Texts from Bennett

Texts from Bennett is a blog created by Mac Lethal (born David McCleary Sheldon), purportedly based on text messages exchanged between Lethal and his "cousin" Bennett.[1]

Website

As Gawker reported in late 2011, "The Tumblr displays iPhone screenshots of text message conversations between the site's creator and Bennett, his 17-year-old cousin who 'thinks he's a Crip, works at Amoco, has a girlfriend named Mercedes, and is one of the most unintentionally funny and brilliant souls on the planet.'"[2] While The Smoking Gun reported that Bennett was purely an invention,[3] Lethal maintained the veracity of his creation, telling The Huffington Post, "[The Smoking Gun story] is absolutely 100 percent inaccurate."[4]

Book publication

Cover of the trade paperback first edition of Texts from Bennett.

Texts from Bennett, the novel, was released on September 3, 2013.[5] The book proposal was sold to Gallery Books, an imprint of Simon & Schuster, in May 2012, by Lethal's William Morris Endeavor agents.[6][7]

The book is described as "[a] family story for the twenty-first century, based on the phenomenally popular Texts from Bennett Tumblr blog, this epistolary novel chronicles the year that Bennett and the rest of his freeloading family moved into his cousin Mac's household."[5] According to the author, "the book is an ode to how I met my wife and it's a love story."[8]

Texts from Bennett was a Library Journal "pick of the month" for "African American Fiction". Writing for the journal, Rollie Welch notes "The author’s portrayal of poverty, drug use, and the working poor white folks’ struggle to get by has serious street cred."[9] According to Welch, although "lengthy sidebars drag down the story," "it's an interesting and impressive debut."[9]

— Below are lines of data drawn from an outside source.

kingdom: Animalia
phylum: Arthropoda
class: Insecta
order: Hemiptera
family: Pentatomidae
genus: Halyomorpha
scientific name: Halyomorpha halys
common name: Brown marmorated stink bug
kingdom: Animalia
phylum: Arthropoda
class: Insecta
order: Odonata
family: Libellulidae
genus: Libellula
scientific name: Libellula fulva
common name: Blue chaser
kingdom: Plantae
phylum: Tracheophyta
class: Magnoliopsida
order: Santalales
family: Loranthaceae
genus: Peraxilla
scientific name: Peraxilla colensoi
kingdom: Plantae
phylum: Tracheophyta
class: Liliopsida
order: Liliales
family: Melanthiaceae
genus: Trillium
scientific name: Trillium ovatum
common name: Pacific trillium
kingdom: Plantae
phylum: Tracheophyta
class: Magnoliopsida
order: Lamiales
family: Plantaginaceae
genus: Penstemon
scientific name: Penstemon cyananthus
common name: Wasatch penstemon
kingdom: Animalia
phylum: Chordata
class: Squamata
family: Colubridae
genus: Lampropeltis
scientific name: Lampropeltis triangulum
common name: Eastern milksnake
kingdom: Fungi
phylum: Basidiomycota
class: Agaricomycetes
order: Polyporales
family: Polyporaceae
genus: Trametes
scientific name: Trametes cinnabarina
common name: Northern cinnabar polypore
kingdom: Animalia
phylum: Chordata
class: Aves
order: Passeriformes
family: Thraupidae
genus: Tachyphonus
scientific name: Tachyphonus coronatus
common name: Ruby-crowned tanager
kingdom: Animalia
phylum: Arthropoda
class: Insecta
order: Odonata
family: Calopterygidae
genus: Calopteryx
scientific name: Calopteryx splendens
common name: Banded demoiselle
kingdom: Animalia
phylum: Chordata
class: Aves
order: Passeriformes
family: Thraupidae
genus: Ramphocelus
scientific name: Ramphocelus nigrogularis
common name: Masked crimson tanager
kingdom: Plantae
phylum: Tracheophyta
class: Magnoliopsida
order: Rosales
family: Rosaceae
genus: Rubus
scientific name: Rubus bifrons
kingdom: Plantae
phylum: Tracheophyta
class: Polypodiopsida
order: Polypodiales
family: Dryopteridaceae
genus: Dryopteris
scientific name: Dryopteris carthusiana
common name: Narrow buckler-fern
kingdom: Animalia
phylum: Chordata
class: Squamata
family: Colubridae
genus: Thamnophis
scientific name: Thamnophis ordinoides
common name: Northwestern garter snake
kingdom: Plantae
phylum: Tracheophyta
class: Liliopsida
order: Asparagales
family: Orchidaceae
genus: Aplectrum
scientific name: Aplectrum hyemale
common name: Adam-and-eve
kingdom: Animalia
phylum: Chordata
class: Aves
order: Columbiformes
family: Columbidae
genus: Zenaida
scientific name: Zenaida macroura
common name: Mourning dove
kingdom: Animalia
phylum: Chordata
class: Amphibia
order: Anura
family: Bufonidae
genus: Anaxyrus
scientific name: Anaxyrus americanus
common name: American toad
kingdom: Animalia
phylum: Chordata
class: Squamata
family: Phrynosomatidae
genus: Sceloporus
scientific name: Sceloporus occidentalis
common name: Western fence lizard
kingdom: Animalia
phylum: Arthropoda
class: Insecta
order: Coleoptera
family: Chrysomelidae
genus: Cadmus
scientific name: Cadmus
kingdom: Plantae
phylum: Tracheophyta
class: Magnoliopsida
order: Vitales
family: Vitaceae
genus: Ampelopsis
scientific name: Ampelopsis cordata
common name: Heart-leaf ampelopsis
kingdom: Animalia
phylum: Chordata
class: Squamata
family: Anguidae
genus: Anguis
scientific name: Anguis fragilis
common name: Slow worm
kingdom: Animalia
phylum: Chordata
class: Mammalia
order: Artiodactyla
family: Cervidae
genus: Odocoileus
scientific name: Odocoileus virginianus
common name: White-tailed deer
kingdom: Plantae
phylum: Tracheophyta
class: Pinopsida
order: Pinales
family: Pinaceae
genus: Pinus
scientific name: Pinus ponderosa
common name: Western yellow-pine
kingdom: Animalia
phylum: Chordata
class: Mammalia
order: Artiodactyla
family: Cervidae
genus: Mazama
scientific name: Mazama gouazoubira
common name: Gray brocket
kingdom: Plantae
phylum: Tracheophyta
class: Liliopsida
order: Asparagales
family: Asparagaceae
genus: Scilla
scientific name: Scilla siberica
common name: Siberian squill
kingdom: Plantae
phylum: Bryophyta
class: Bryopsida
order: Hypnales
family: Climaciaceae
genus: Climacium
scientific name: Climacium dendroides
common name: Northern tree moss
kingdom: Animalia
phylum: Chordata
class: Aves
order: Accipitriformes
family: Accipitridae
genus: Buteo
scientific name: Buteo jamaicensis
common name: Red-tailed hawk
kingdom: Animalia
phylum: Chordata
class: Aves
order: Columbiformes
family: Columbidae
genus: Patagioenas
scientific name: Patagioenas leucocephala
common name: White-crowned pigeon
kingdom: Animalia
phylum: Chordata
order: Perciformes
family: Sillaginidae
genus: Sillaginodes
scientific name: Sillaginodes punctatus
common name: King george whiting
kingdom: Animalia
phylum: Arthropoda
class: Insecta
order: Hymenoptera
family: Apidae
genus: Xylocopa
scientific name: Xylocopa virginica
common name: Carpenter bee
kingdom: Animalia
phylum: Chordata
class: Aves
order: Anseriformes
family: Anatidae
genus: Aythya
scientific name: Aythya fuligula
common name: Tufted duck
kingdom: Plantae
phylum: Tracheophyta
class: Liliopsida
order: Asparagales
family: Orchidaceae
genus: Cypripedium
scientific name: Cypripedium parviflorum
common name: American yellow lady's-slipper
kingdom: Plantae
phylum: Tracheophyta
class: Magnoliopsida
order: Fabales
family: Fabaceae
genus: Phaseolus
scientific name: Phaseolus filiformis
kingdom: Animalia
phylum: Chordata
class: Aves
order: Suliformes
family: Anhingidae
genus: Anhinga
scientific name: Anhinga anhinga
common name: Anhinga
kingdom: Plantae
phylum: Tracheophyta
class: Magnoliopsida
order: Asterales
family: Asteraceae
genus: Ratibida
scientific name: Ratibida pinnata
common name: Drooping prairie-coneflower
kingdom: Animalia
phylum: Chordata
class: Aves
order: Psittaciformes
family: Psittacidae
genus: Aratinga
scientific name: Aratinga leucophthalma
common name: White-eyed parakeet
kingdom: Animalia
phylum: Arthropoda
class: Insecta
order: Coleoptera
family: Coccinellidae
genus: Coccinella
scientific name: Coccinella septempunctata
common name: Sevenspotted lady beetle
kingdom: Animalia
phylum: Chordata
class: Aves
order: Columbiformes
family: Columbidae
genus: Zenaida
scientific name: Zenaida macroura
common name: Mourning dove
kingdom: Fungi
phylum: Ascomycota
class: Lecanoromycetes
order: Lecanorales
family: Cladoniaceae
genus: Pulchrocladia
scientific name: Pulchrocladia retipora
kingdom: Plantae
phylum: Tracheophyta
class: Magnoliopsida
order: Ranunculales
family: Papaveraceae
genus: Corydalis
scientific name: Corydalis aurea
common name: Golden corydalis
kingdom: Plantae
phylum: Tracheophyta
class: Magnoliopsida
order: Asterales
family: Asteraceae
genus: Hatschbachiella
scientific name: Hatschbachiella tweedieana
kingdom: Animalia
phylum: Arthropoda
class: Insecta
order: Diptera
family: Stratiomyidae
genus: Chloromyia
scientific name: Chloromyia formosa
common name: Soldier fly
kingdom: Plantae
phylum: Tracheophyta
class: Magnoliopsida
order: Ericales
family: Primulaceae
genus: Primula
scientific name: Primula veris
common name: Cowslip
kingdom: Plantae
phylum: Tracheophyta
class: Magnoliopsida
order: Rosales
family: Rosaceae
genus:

Booklist, a trade publication "from the trusted experts at the American Library Association", calls Lethal's book a "well-intended, albeit a little uneven, first novel... the heart of the novel is pure." Reviewer Mark Eleveld says, "This is a necessary novel that follows the phenomenon of poor white teens diving into black cultural stereotypes. The language is rough but true, and tough issues are addressed with care and understanding."[10]

TV show

On November 4, 2013, it was announced that FX had purchased the rights to produce a Texts From Bennett TV show.[11]